• What you are asked to do: The answer should consist of every record, reproduced exactly.

─── Entries provided

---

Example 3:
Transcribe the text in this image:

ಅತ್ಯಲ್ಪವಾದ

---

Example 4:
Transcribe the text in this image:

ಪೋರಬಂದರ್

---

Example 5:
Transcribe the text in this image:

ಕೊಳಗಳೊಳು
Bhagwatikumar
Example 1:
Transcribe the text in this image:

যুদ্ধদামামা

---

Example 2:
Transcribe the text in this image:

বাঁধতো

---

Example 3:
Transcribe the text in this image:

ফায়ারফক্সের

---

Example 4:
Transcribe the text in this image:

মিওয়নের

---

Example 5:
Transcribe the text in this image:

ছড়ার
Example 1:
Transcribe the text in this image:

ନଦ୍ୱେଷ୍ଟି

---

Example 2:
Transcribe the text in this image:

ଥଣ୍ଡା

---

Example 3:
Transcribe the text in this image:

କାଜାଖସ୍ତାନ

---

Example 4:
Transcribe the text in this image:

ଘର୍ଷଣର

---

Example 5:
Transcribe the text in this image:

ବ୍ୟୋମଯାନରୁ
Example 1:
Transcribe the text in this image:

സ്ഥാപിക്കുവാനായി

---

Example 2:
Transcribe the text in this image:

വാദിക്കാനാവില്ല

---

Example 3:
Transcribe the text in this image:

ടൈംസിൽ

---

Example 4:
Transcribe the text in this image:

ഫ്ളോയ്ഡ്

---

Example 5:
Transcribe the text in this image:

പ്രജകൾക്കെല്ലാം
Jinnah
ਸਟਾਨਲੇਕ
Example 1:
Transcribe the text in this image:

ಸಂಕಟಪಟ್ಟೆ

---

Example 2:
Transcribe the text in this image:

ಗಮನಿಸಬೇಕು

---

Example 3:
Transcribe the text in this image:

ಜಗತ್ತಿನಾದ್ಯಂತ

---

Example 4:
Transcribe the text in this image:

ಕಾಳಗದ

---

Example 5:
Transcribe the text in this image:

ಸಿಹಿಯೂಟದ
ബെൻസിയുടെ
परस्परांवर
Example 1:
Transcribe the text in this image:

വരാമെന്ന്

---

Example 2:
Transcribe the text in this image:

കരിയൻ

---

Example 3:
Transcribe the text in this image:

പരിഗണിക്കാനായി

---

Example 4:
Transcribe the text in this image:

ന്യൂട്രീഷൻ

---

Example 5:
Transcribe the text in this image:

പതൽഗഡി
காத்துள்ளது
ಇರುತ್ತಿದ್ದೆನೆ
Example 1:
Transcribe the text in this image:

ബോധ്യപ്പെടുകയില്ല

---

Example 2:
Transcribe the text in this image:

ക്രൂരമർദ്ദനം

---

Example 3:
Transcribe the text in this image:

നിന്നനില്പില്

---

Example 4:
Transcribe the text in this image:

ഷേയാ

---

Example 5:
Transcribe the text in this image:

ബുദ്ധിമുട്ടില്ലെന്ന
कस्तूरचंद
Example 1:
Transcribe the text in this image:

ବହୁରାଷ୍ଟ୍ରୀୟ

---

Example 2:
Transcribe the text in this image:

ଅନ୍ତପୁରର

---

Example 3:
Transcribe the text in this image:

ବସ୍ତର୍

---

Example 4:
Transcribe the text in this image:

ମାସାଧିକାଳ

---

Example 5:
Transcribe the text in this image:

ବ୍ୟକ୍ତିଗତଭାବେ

──────

• Written reply:
---

Example 3:
Transcribe the text in this image:

ಅತ್ಯಲ್ಪವಾದ

---

Example 4:
Transcribe the text in this image:

ಪೋರಬಂದರ್

---

Example 5:
Transcribe the text in this image:

ಕೊಳಗಳೊಳು
Bhagwatikumar
Example 1:
Transcribe the text in this image:

যুদ্ধদামামা

---

Example 2:
Transcribe the text in this image:

বাঁধতো

---

Example 3:
Transcribe the text in this image:

ফায়ারফক্সের

---

Example 4:
Transcribe the text in this image:

মিওয়নের

---

Example 5:
Transcribe the text in this image:

ছড়ার
Example 1:
Transcribe the text in this image:

ନଦ୍ୱେଷ୍ଟି

---

Example 2:
Transcribe the text in this image:

ଥଣ୍ଡା

---

Example 3:
Transcribe the text in this image:

କାଜାଖସ୍ତାନ

---

Example 4:
Transcribe the text in this image:

ଘର୍ଷଣର

---

Example 5:
Transcribe the text in this image:

ବ୍ୟୋମଯାନରୁ
Example 1:
Transcribe the text in this image:

സ്ഥാപിക്കുവാനായി

---

Example 2:
Transcribe the text in this image:

വാദിക്കാനാവില്ല

---

Example 3:
Transcribe the text in this image:

ടൈംസിൽ

---

Example 4:
Transcribe the text in this image:

ഫ്ളോയ്ഡ്

---

Example 5:
Transcribe the text in this image:

പ്രജകൾക്കെല്ലാം
Jinnah
ਸਟਾਨਲੇਕ
Example 1:
Transcribe the text in this image:

ಸಂಕಟಪಟ್ಟೆ

---

Example 2:
Transcribe the text in this image:

ಗಮನಿಸಬೇಕು

---

Example 3:
Transcribe the text in this image:

ಜಗತ್ತಿನಾದ್ಯಂತ

---

Example 4:
Transcribe the text in this image:

ಕಾಳಗದ

---

Example 5:
Transcribe the text in this image:

ಸಿಹಿಯೂಟದ
ബെൻസിയുടെ
परस्परांवर
Example 1:
Transcribe the text in this image:

വരാമെന്ന്

---

Example 2:
Transcribe the text in this image:

കരിയൻ

---

Example 3:
Transcribe the text in this image:

പരിഗണിക്കാനായി

---

Example 4:
Transcribe the text in this image:

ന്യൂട്രീഷൻ

---

Example 5:
Transcribe the text in this image:

പതൽഗഡി
காத்துள்ளது
ಇರುತ್ತಿದ್ದೆನೆ
Example 1:
Transcribe the text in this image:

ബോധ്യപ്പെടുകയില്ല

---

Example 2:
Transcribe the text in this image:

ക്രൂരമർദ്ദനം

---

Example 3:
Transcribe the text in this image:

നിന്നനില്പില്

---

Example 4:
Transcribe the text in this image:

ഷേയാ

---

Example 5:
Transcribe the text in this image:

ബുദ്ധിമുട്ടില്ലെന്ന
कस्तूरचंद
Example 1:
Transcribe the text in this image:

ବହୁରାଷ୍ଟ୍ରୀୟ

---

Example 2:
Transcribe the text in this image:

ଅନ୍ତପୁରର

---

Example 3:
Transcribe the text in this image:

ବସ୍ତର୍

---

Example 4:
Transcribe the text in this image:

ମାସାଧିକାଳ

---

Example 5:
Transcribe the text in this image:

ବ୍ୟକ୍ତିଗତଭାବେ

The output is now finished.